Extracted entries START
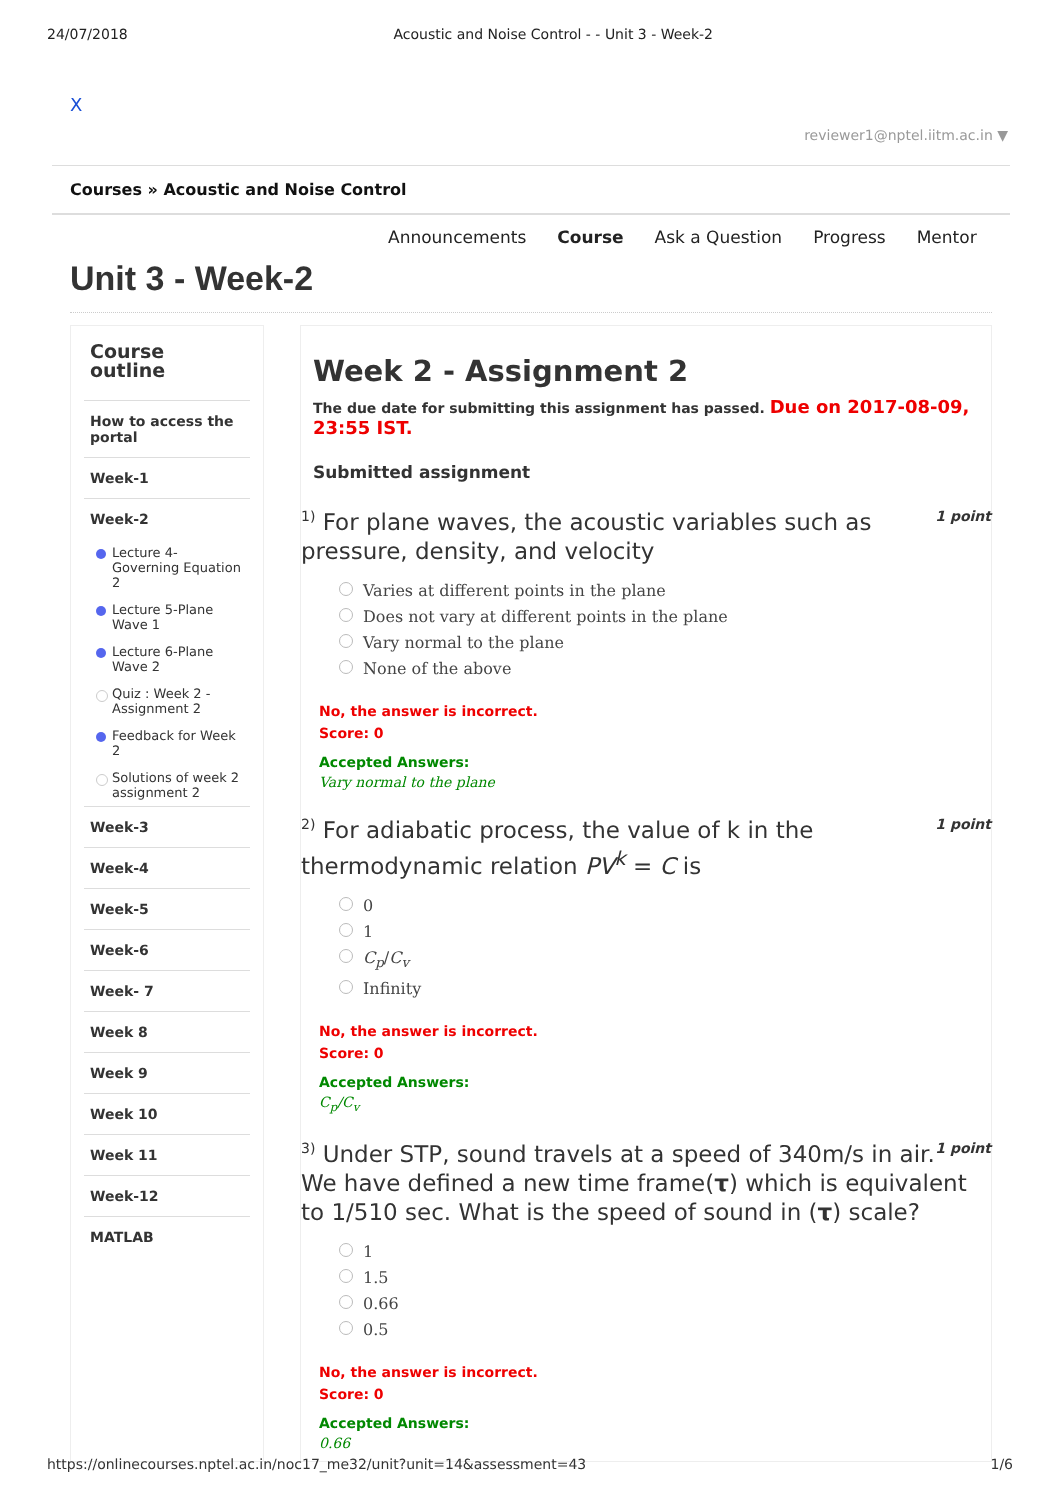24/07/2018 Acoustic and Noise Control - - Unit 3 - Week-2
X
reviewer1@nptel.iitm.ac.in ▼
Courses » Acoustic and Noise Control
Announcements Course Ask a Question Progress Mentor
Unit 3 - Week-2
Course outline
How to access the portal
Week-1
Week-2
Lecture 4-Governing Equation 2
Lecture 5-Plane Wave 1
Lecture 6-Plane Wave 2
Quiz : Week 2 - Assignment 2
Feedback for Week 2
Solutions of week 2 assignment 2
Week-3
Week-4
Week-5
Week-6
Week- 7
Week 8
Week 9
Week 10
Week 11
Week-12
MATLAB
Week 2 - Assignment 2
The due date for submitting this assignment has passed. Due on 2017-08-09, 23:55 IST.
Submitted assignment
1 point<sup>1)</sup> For plane waves, the acoustic variables such as pressure, density, and velocity
Varies at different points in the plane
Does not vary at different points in the plane
Vary normal to the plane
None of the above
No, the answer is incorrect.
Score: 0
Accepted Answers:
Vary normal to the plane
1 point<sup>2)</sup> For adiabatic process, the value of k in the thermodynamic relation PV<sup>k</sup> = C is
0
1
C<sub>p</sub>/C<sub>v</sub>
Infinity
No, the answer is incorrect.
Score: 0
Accepted Answers:
C<sub>p</sub>/C<sub>v</sub>
1 point<sup>3)</sup> Under STP, sound travels at a speed of 340m/s in air. We have defined a new time frame(τ) which is equivalent to 1/510 sec. What is the speed of sound in (τ) scale?
1
1.5
0.66
0.5
No, the answer is incorrect.
Score: 0
Accepted Answers:
0.66
https://onlinecourses.nptel.ac.in/noc17_me32/unit?unit=14&assessment=43 1/6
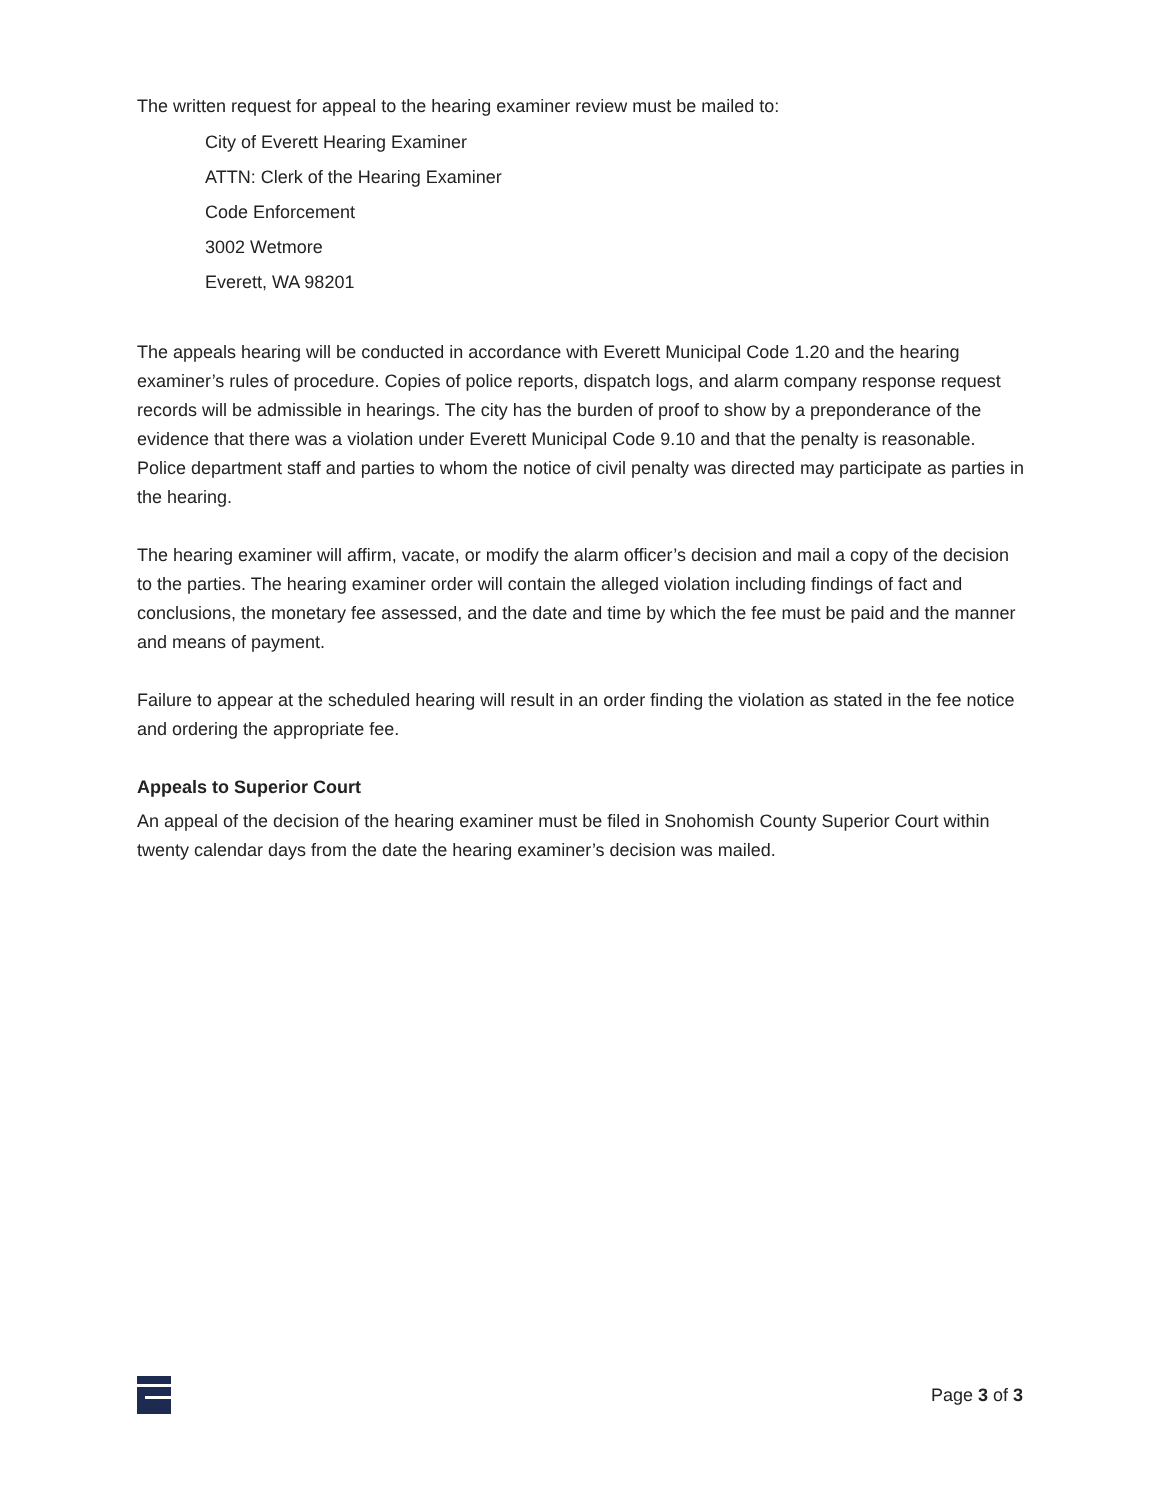The written request for appeal to the hearing examiner review must be mailed to:
City of Everett Hearing Examiner
ATTN: Clerk of the Hearing Examiner
Code Enforcement
3002 Wetmore
Everett, WA 98201
The appeals hearing will be conducted in accordance with Everett Municipal Code 1.20 and the hearing examiner’s rules of procedure. Copies of police reports, dispatch logs, and alarm company response request records will be admissible in hearings. The city has the burden of proof to show by a preponderance of the evidence that there was a violation under Everett Municipal Code 9.10 and that the penalty is reasonable. Police department staff and parties to whom the notice of civil penalty was directed may participate as parties in the hearing.
The hearing examiner will affirm, vacate, or modify the alarm officer’s decision and mail a copy of the decision to the parties. The hearing examiner order will contain the alleged violation including findings of fact and conclusions, the monetary fee assessed, and the date and time by which the fee must be paid and the manner and means of payment.
Failure to appear at the scheduled hearing will result in an order finding the violation as stated in the fee notice and ordering the appropriate fee.
Appeals to Superior Court
An appeal of the decision of the hearing examiner must be filed in Snohomish County Superior Court within twenty calendar days from the date the hearing examiner’s decision was mailed.
Page 3 of 3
Extracted entries END
### Action item
Transcribe all of the lines above exactly as given. The pictures stay out.

### Answer box
24/07/2018 Acoustic and Noise Control - - Unit 3 - Week-2
X
reviewer1@nptel.iitm.ac.in ▼
Courses » Acoustic and Noise Control
Announcements Course Ask a Question Progress Mentor
Unit 3 - Week-2
Course outline
How to access the portal
Week-1
Week-2
Lecture 4-Governing Equation 2
Lecture 5-Plane Wave 1
Lecture 6-Plane Wave 2
Quiz : Week 2 - Assignment 2
Feedback for Week 2
Solutions of week 2 assignment 2
Week-3
Week-4
Week-5
Week-6
Week- 7
Week 8
Week 9
Week 10
Week 11
Week-12
MATLAB
Week 2 - Assignment 2
The due date for submitting this assignment has passed. Due on 2017-08-09, 23:55 IST.
Submitted assignment
1 point<sup>1)</sup> For plane waves, the acoustic variables such as pressure, density, and velocity
Varies at different points in the plane
Does not vary at different points in the plane
Vary normal to the plane
None of the above
No, the answer is incorrect.
Score: 0
Accepted Answers:
Vary normal to the plane
1 point<sup>2)</sup> For adiabatic process, the value of k in the thermodynamic relation PV<sup>k</sup> = C is
0
1
C<sub>p</sub>/C<sub>v</sub>
Infinity
No, the answer is incorrect.
Score: 0
Accepted Answers:
C<sub>p</sub>/C<sub>v</sub>
1 point<sup>3)</sup> Under STP, sound travels at a speed of 340m/s in air. We have defined a new time frame(τ) which is equivalent to 1/510 sec. What is the speed of sound in (τ) scale?
1
1.5
0.66
0.5
No, the answer is incorrect.
Score: 0
Accepted Answers:
0.66
https://onlinecourses.nptel.ac.in/noc17_me32/unit?unit=14&assessment=43 1/6
The written request for appeal to the hearing examiner review must be mailed to:
City of Everett Hearing Examiner
ATTN: Clerk of the Hearing Examiner
Code Enforcement
3002 Wetmore
Everett, WA 98201
The appeals hearing will be conducted in accordance with Everett Municipal Code 1.20 and the hearing examiner’s rules of procedure. Copies of police reports, dispatch logs, and alarm company response request records will be admissible in hearings. The city has the burden of proof to show by a preponderance of the evidence that there was a violation under Everett Municipal Code 9.10 and that the penalty is reasonable. Police department staff and parties to whom the notice of civil penalty was directed may participate as parties in the hearing.
The hearing examiner will affirm, vacate, or modify the alarm officer’s decision and mail a copy of the decision to the parties. The hearing examiner order will contain the alleged violation including findings of fact and conclusions, the monetary fee assessed, and the date and time by which the fee must be paid and the manner and means of payment.
Failure to appear at the scheduled hearing will result in an order finding the violation as stated in the fee notice and ordering the appropriate fee.
Appeals to Superior Court
An appeal of the decision of the hearing examiner must be filed in Snohomish County Superior Court within twenty calendar days from the date the hearing examiner’s decision was mailed.
Page 3 of 3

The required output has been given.